§ **Page**
______

Thanks for the link to your paper.

I had a few questions about the locality discussion in the paper.

Going by the discussion in Section 3.3.2 and Section 4.1, I get the
following impression. In the experiments, increased locality has the
effect of increased number of peers in the same ISP. That is, the
population of peers is somehow unaffiliated to ISPs and locality seems
to determine the number of ISPs per peer. Locality seems to be defined
in terms of the number of inter-ISP links and the number of peers per
ISP seem to change with that. Excerpt from 3.3.2:

    In all the experiments that evaluate the robustness of high
    locality values, for 8 inter-ISP connections the locality values
    range from 99% (for 100 peers and 10 ISPs) to 99.998% (for
    10 000 peers and 5 000 peers per ISP), and for 80 inter-ISP
    connections, the locality values range from 90% (for 100
    peers and 10 ISPs) to 99.98% (for 10 000 peers and 5 000
    peers per ISP).

Is my understanding right? Or did I misinterpret the text? 

I feel judging impact on download performance should ideally consider
the impact of lack of peers that participate in a swarm within the local
ISP. If I am an end-user, my concern would be more that I may not find
enough peers if a high degree of locality is enforced. I feel it is
important to add experiments that capture the problem of lack of peers
due to locality policy.

______

§ **Dataset content**
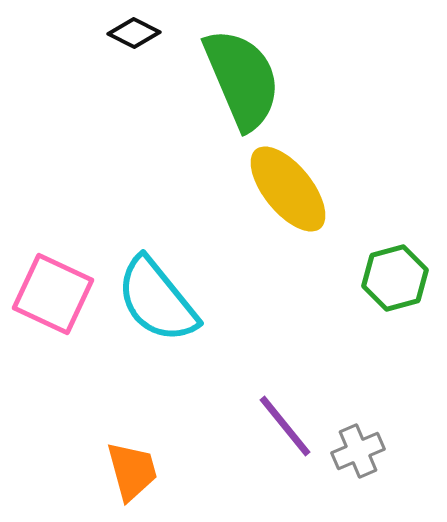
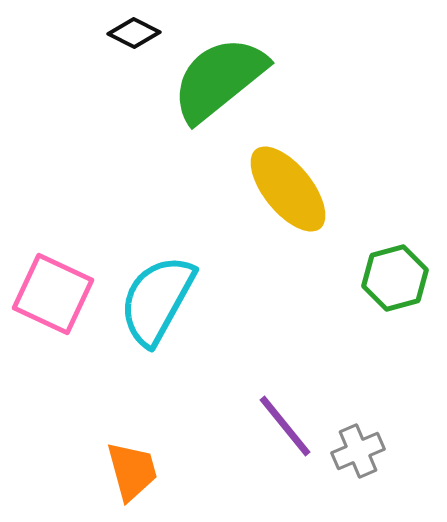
green semicircle: moved 23 px left; rotated 106 degrees counterclockwise
cyan semicircle: rotated 68 degrees clockwise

______

§ **Requests**
1. List every locality percentage quoted in the message.
2. According to the message, why does the writer think experiments capturing a lack of peers caused by locality policy should be added?
3. Update the passage in the message that opens with the words containing "In all the experiments" and closes with "misinterpret the text?", putting "stability" in place of "robustness".
Work from the message alone, not the data.

§ **Solutions to the exercise**
1. 99%, 99.998%, 90%, 99.98%

2. The writer thinks that judging the impact on download performance should account for too few peers in a swarm within the local ISP. An end-user's main worry would be failing to find enough peers when a high degree of locality is enforced.

3.
In all the experiments that evaluate the stability of high
    locality values, for 8 inter-ISP connections the locality values
    range from 99% (for 100 peers and 10 ISPs) to 99.998% (for
    10 000 peers and 5 000 peers per ISP), and for 80 inter-ISP
    connections, the locality values range from 90% (for 100
    peers and 10 ISPs) to 99.98% (for 10 000 peers and 5 000
    peers per ISP).

Is my understanding right? Or did I misinterpret the text?